* EXTRAIT DU DOCUMENT *

************

Eglise Saint-Martin
À Nohant-en-Graçay, l'église Saint-Martin dévoile une travée romane du XIIe siècle surmontée d'un clocher en charpente, gardienne de chapiteaux sculptés d'animaux fantastiques et de têtes expressives.
History
Nichée dans le paisible village de Nohant-en-Graçay, au cœur du Berry, l'église Saint-Martin est l'une de ces petites perles du patrimoine roman que la France provinciale conserve avec une discrétion tout aussi précieuse que ses pierres. Classée Monument Historique depuis 1921, elle incarne à elle seule plusieurs siècles d'histoire architecturale et de foi populaire, depuis les premiers bâtisseurs romans jusqu'aux restaurateurs du XIXe siècle. Ce qui distingue immédiatement Saint-Martin de la plupart des édifices ruraux de la région, c'est la qualité exceptionnelle de sa travée romane du XIIe siècle, qui précède l'abside et supporte un clocher en charpente d'une élégante sobriété. Ce dispositif architectural, rare dans le Berry, offre au visiteur une leçon de construction médiévale à ciel ouvert : la travée joue le rôle de filtre lumineux entre la nef et le chœur, créant une atmosphère recueillie et légèrement mystérieuse. Mais c'est sans doute les chapiteaux sculptés de cette même travée qui constituent le véritable trésor de l'édifice. Animaux hybrides, têtes grimaçantes ou serenes, entrelacs végétaux — ces sculptures miniatures témoignent du talent et de la fantaisie des tailleurs de pierre romans, pour qui l'église était autant un livre d'images qu'un lieu de prière. Observer ces chapiteaux de près, en laissant ses yeux s'adapter à la pénombre, constitue l'un des moments forts de la visite. La visite de Saint-Martin s'inscrit naturellement dans une balade dans le village et ses environs, dans un paysage de bocage berrichon doux et vallonné. L'édifice, de taille modeste, se découvre en une demi-heure, mais les amateurs d'art roman trouveront matière à s'attarder bien plus longtemps devant chaque détail sculpté.

************

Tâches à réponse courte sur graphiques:
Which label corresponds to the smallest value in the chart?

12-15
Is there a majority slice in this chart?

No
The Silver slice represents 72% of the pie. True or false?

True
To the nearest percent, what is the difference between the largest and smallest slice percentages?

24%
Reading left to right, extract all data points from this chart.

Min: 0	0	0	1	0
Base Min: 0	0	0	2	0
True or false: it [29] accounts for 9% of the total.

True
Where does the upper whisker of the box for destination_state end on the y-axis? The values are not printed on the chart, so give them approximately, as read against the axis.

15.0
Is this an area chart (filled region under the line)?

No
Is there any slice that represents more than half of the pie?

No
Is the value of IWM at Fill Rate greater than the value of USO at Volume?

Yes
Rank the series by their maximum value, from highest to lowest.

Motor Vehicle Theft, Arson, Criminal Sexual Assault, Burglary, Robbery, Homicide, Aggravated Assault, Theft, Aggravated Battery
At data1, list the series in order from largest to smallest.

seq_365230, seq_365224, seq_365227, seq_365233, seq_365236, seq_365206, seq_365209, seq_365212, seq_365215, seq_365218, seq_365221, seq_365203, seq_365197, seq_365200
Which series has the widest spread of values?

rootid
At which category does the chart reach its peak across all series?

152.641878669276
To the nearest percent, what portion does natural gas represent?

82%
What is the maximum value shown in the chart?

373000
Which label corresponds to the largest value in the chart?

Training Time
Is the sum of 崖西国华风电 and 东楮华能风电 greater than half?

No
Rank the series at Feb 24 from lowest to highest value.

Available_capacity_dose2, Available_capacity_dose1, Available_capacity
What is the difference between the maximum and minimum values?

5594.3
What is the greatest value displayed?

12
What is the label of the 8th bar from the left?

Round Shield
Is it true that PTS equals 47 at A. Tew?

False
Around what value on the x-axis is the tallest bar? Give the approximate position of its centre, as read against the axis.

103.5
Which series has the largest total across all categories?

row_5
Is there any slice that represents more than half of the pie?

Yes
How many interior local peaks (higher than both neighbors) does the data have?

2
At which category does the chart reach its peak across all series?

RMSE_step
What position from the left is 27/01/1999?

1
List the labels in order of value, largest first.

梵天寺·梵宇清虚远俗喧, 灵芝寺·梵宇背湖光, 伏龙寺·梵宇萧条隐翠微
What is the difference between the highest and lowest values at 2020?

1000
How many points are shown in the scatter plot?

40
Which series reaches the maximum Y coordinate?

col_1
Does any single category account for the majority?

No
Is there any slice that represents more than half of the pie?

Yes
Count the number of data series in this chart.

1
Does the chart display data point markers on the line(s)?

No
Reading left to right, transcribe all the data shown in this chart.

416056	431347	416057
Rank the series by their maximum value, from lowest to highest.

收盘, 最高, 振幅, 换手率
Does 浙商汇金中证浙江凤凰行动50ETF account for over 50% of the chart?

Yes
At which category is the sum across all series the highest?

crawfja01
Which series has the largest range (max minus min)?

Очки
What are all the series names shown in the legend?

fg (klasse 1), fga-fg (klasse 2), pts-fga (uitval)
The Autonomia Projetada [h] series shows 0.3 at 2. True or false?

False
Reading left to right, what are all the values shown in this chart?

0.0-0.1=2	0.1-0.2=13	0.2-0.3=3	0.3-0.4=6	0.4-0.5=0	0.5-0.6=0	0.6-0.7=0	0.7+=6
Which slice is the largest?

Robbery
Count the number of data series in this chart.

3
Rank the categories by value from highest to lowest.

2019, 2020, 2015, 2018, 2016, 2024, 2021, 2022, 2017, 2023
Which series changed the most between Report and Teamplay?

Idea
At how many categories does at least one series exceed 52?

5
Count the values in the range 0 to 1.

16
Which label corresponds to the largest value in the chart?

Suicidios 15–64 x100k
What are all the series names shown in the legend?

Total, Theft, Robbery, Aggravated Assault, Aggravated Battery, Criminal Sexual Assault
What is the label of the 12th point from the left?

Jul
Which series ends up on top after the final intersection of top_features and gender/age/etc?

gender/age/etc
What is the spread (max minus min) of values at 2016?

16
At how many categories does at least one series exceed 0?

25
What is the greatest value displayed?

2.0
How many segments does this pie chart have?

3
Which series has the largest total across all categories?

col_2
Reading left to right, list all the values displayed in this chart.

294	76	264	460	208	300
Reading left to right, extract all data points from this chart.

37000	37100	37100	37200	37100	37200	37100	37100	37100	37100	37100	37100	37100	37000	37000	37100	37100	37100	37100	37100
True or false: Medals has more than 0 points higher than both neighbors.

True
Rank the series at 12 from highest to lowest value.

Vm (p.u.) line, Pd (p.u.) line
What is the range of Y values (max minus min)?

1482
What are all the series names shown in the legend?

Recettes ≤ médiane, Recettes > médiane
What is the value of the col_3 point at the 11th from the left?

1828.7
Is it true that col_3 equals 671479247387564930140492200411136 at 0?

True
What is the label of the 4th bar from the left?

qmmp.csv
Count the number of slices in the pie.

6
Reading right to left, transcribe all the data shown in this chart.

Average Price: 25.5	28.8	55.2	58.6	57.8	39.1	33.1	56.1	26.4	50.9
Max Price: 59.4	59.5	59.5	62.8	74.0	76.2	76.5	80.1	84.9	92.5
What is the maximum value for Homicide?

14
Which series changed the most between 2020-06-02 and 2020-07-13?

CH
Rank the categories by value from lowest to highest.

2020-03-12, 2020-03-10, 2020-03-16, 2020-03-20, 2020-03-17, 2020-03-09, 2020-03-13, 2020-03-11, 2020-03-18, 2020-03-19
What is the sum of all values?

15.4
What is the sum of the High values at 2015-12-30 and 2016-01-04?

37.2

************

* ACTIONS À MENER *
A) Recopiez le passage du texte sur l'église Saint-Martin commençant par « Eglise Saint-Martin » et se poursuivant jusqu'à « de têtes expressives. ».
B) D'après le texte sur l'église Saint-Martin, depuis quelle année l'édifice est-il classé Monument Historique ?

* RÉPONSES PAR TÂCHE *
A)
Eglise Saint-Martin
À Nohant-en-Graçay, l'église Saint-Martin dévoile une travée romane du XIIe siècle surmontée d'un clocher en charpente, gardienne de chapiteaux sculptés d'animaux fantastiques et de têtes expressives.

B) Depuis 1921.